-- Information provided follows --

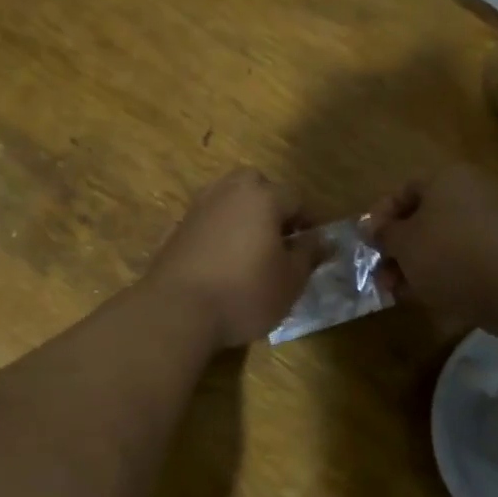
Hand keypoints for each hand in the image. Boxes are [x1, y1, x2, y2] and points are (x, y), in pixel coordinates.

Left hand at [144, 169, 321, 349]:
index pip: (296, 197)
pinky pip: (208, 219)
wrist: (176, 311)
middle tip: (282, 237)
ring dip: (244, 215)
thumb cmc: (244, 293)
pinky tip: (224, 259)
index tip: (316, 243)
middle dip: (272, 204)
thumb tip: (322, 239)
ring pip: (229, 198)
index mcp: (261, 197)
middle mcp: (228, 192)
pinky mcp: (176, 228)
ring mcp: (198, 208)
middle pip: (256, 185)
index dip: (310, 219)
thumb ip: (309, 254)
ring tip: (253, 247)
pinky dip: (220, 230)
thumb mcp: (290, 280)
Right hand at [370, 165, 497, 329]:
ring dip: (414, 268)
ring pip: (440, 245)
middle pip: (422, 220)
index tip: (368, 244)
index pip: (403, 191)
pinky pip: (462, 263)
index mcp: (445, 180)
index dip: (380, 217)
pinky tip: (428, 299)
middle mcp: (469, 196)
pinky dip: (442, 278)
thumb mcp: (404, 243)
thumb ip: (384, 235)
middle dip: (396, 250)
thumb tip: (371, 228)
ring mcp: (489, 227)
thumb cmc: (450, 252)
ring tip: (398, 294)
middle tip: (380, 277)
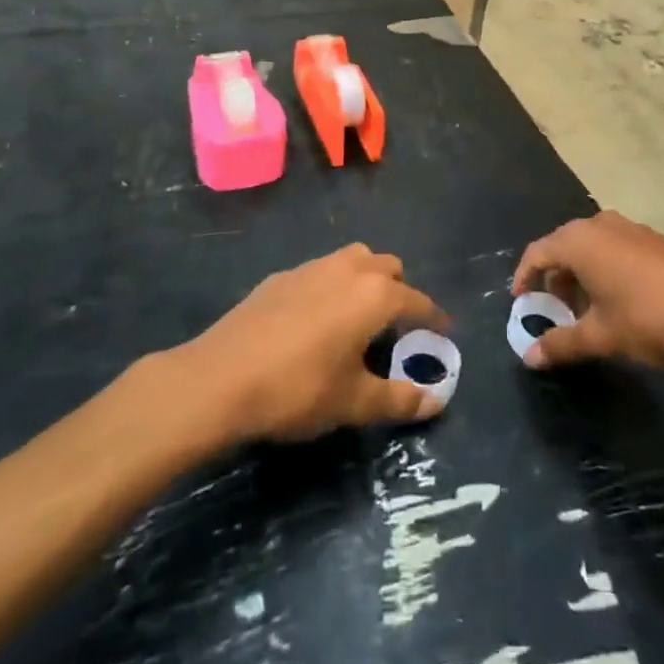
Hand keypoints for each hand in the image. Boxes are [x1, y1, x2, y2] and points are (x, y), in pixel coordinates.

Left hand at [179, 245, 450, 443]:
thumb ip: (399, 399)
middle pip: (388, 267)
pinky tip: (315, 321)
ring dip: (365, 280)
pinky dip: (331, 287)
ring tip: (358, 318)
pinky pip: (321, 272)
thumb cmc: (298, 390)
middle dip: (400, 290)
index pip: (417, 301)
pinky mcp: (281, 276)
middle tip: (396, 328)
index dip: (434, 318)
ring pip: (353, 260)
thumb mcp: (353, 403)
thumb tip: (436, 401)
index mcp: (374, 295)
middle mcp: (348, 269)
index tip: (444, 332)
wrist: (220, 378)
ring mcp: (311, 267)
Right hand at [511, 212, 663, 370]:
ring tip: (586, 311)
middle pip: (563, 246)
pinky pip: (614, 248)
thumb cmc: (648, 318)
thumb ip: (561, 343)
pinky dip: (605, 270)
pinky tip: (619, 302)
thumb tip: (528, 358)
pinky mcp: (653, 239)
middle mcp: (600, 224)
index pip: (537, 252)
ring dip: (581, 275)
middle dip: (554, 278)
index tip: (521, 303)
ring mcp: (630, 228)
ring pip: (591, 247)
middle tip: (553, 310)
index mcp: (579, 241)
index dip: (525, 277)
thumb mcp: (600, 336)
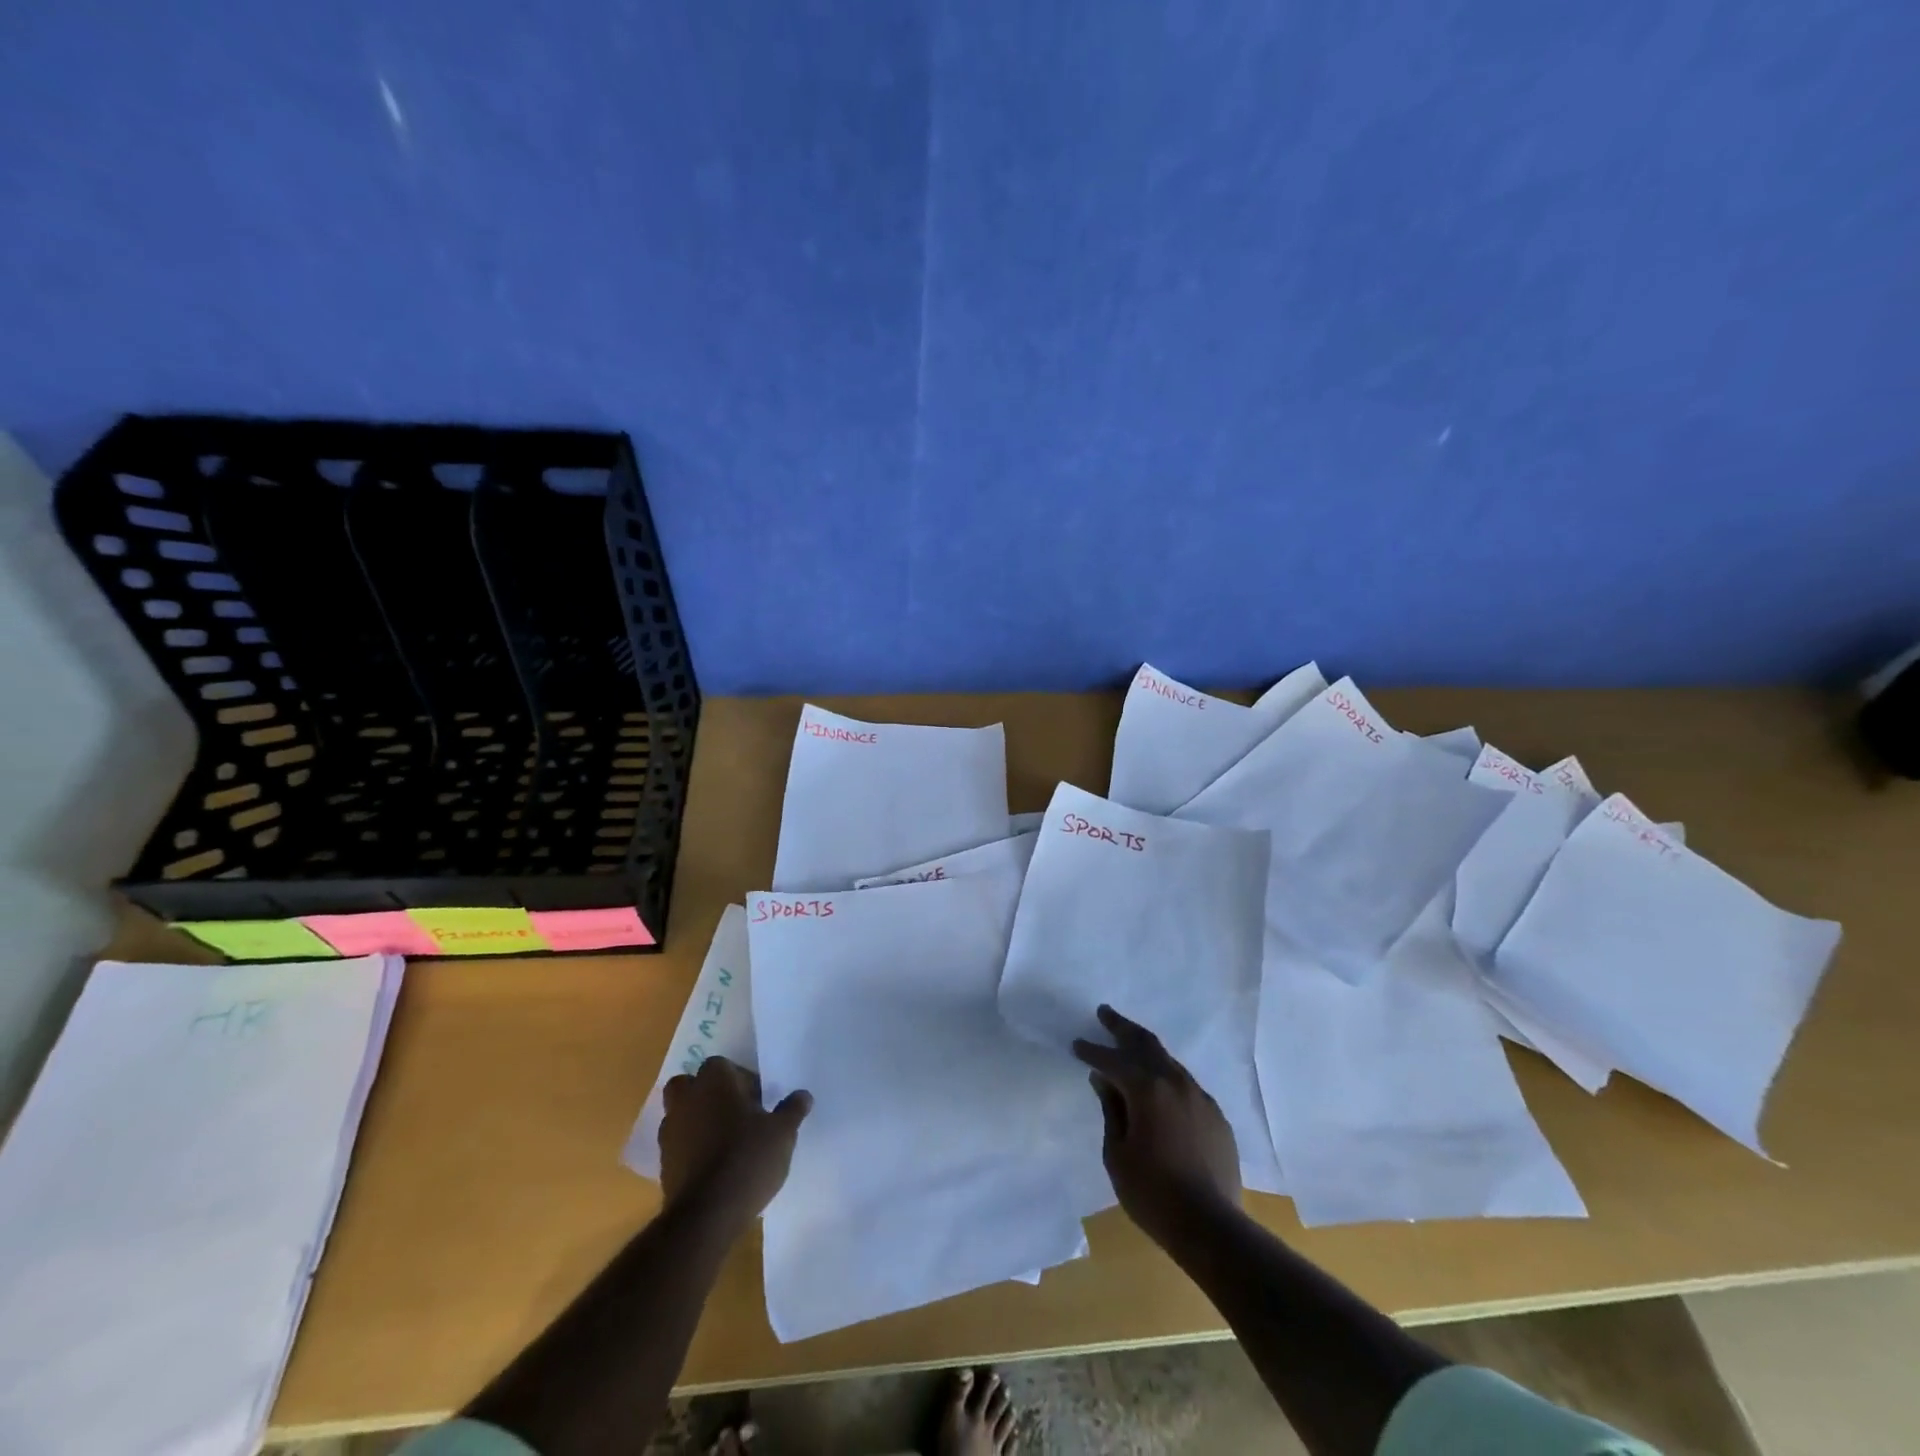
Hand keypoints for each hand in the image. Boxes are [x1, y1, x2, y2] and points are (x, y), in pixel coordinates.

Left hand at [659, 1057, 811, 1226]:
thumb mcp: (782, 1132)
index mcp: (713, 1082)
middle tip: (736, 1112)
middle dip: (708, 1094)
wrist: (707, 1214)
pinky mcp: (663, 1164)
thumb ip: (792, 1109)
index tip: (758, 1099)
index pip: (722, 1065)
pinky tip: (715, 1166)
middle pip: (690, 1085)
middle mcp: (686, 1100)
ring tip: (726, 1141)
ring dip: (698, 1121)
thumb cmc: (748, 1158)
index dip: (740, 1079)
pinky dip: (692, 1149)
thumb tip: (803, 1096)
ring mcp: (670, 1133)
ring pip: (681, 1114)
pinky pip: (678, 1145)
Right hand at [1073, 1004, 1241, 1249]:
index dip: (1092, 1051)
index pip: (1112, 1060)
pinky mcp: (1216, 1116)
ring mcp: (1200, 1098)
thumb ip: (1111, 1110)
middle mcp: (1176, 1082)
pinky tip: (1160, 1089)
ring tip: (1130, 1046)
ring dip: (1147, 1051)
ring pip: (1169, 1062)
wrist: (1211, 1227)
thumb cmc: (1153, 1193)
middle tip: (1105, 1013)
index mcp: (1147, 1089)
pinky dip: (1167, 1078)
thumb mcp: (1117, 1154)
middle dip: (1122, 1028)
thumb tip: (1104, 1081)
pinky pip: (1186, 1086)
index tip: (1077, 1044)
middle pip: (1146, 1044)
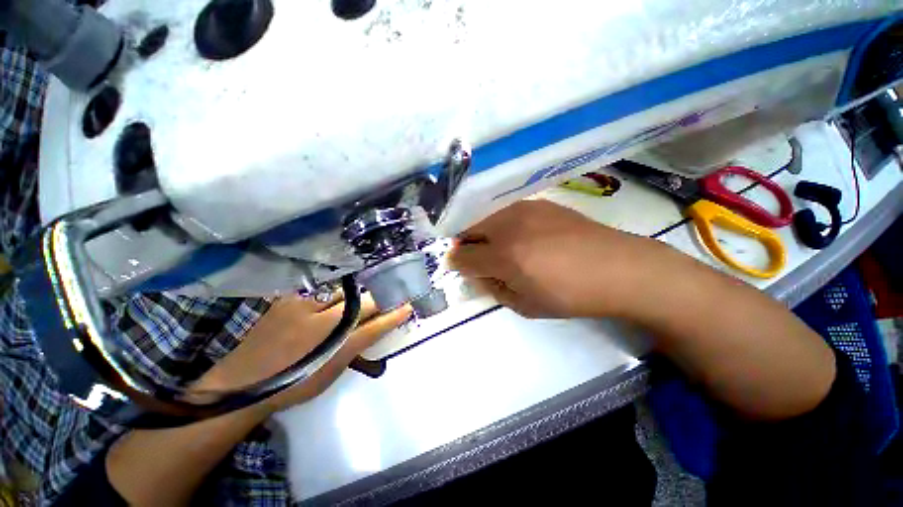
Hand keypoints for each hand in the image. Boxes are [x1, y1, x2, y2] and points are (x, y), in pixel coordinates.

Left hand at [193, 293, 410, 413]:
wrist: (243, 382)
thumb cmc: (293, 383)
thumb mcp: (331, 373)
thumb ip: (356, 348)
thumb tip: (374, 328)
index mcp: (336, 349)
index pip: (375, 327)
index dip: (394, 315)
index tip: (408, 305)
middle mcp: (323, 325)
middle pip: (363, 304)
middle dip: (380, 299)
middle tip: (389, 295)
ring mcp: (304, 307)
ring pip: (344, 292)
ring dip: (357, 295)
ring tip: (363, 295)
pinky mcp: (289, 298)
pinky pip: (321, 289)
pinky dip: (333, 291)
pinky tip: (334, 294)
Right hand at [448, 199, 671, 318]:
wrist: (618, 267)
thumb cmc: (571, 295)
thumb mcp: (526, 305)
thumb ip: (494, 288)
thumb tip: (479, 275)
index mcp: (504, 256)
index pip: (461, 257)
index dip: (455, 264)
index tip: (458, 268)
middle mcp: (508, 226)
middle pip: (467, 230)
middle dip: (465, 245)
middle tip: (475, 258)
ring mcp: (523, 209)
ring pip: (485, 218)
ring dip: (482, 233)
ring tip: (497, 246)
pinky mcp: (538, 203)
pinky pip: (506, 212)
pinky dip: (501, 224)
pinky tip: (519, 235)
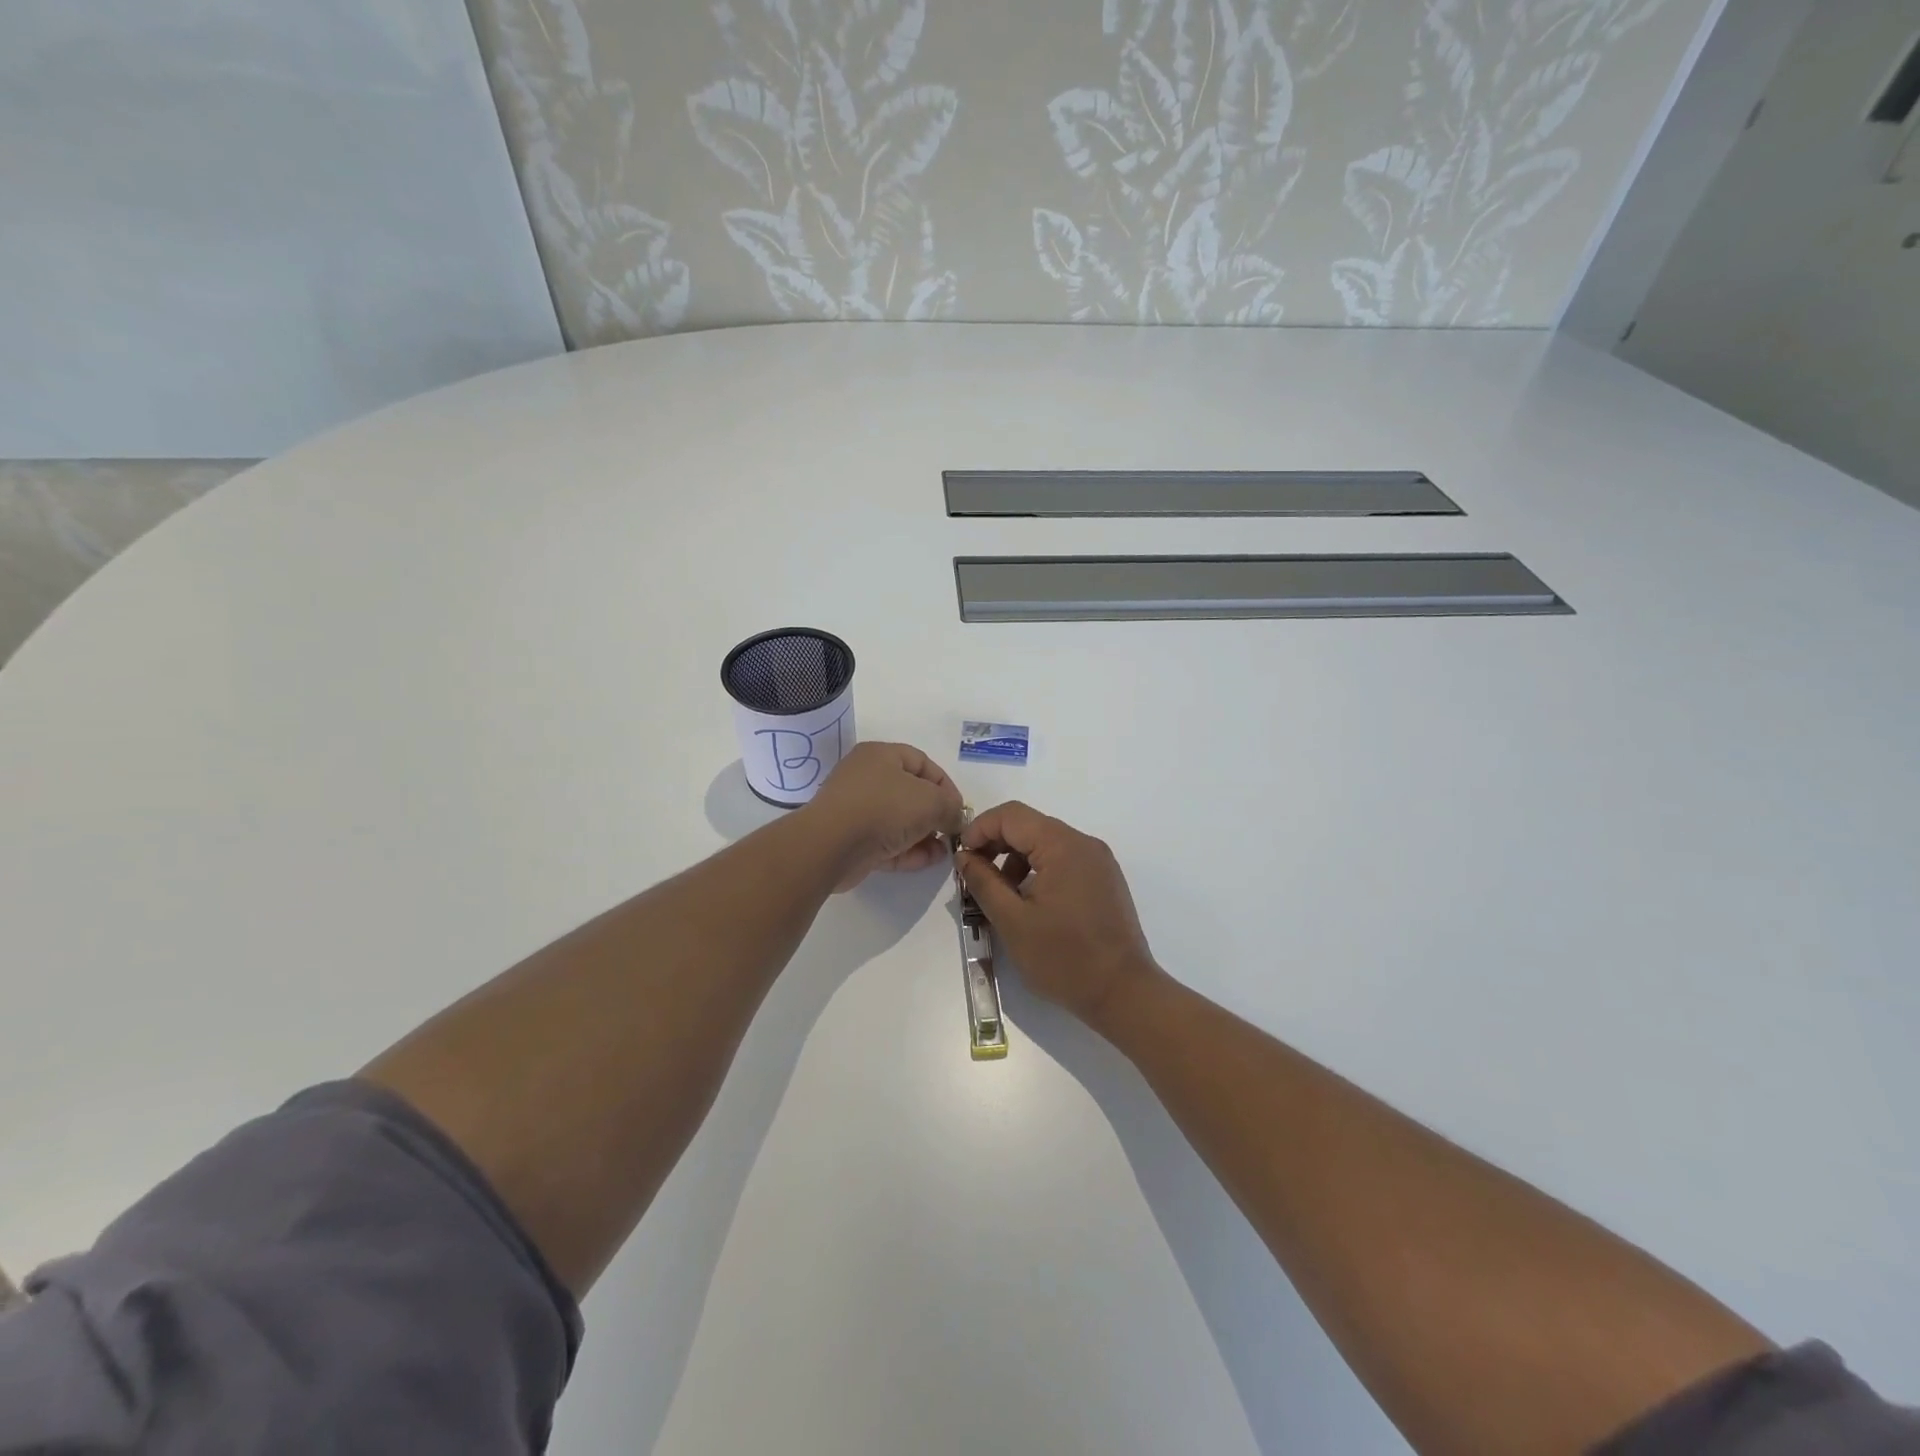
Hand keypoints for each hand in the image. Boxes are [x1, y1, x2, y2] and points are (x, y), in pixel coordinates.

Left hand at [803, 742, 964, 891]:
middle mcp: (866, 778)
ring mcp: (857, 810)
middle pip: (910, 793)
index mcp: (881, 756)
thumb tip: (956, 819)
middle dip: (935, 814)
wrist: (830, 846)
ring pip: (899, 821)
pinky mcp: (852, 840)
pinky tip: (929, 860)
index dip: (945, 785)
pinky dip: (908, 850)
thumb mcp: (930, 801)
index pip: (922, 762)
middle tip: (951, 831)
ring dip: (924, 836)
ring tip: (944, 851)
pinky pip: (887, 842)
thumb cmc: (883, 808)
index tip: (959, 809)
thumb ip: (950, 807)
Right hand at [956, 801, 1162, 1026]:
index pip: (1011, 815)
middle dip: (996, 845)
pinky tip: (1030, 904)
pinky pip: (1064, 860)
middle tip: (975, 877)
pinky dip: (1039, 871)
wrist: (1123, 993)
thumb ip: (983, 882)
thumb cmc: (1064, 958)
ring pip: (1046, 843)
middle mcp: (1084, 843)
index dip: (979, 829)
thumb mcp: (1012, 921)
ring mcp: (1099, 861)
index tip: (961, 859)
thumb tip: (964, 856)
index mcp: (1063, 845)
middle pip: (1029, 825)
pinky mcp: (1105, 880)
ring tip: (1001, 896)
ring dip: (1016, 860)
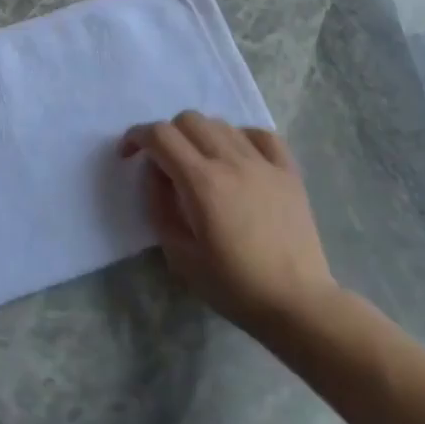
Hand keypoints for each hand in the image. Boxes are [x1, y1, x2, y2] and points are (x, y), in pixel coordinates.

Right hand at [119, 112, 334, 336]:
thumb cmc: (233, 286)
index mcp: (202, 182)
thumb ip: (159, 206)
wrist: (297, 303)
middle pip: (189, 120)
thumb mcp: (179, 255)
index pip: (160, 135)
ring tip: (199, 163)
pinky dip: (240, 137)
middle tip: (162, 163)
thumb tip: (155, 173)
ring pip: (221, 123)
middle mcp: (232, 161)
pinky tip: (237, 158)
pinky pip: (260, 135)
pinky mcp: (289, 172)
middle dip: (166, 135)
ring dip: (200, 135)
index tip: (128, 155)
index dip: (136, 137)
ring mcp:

-- Information provided concluded --

▶ _Exercise details_: The copy should begin at the line containing "thumb cmc: (883, 808)" and end at the last line of the data above; please restate those lines word for word without the pictures.

▶ _Response area_:
thumb cmc: (883, 808)
index tip: (959, 809)
thumb ip: (950, 807)
Right hand at [956, 801, 1162, 1026]:
index pip: (1011, 815)
middle dip: (996, 845)
pinky tip: (1030, 904)
pinky pip: (1064, 860)
middle tip: (975, 877)
pinky dip: (1039, 871)
wrist: (1123, 993)
thumb ip: (983, 882)
thumb cmc: (1064, 958)
ring pip: (1046, 843)
middle mcp: (1084, 843)
index dip: (979, 829)
thumb mcp: (1012, 921)
ring mcp: (1099, 861)
index tip: (961, 859)
thumb tip: (964, 856)
index mcp: (1063, 845)
middle pip: (1029, 825)
pinky mcp: (1105, 880)
ring tip: (1001, 896)
ring dip: (1016, 860)
Hand keypoints for each hand in the image. Boxes are [x1, y1, x2, y2] and points are (x, y), in pixel coordinates.

Right hand at [119, 112, 334, 336]:
thumb cmc: (233, 286)
index mcp: (202, 182)
thumb ip: (159, 206)
wrist: (297, 303)
middle pip: (189, 120)
thumb mcp: (179, 255)
index pip: (160, 135)
ring tip: (199, 163)
pinky dip: (240, 137)
middle tip: (162, 163)
thumb tip: (155, 173)
ring pip: (221, 123)
middle mcp: (232, 161)
pinky tip: (237, 158)
pinky pip: (260, 135)
pinky mcp: (289, 172)
middle dip: (166, 135)
ring dip: (200, 135)
index tip: (128, 155)
index dip: (136, 137)
ring mcp:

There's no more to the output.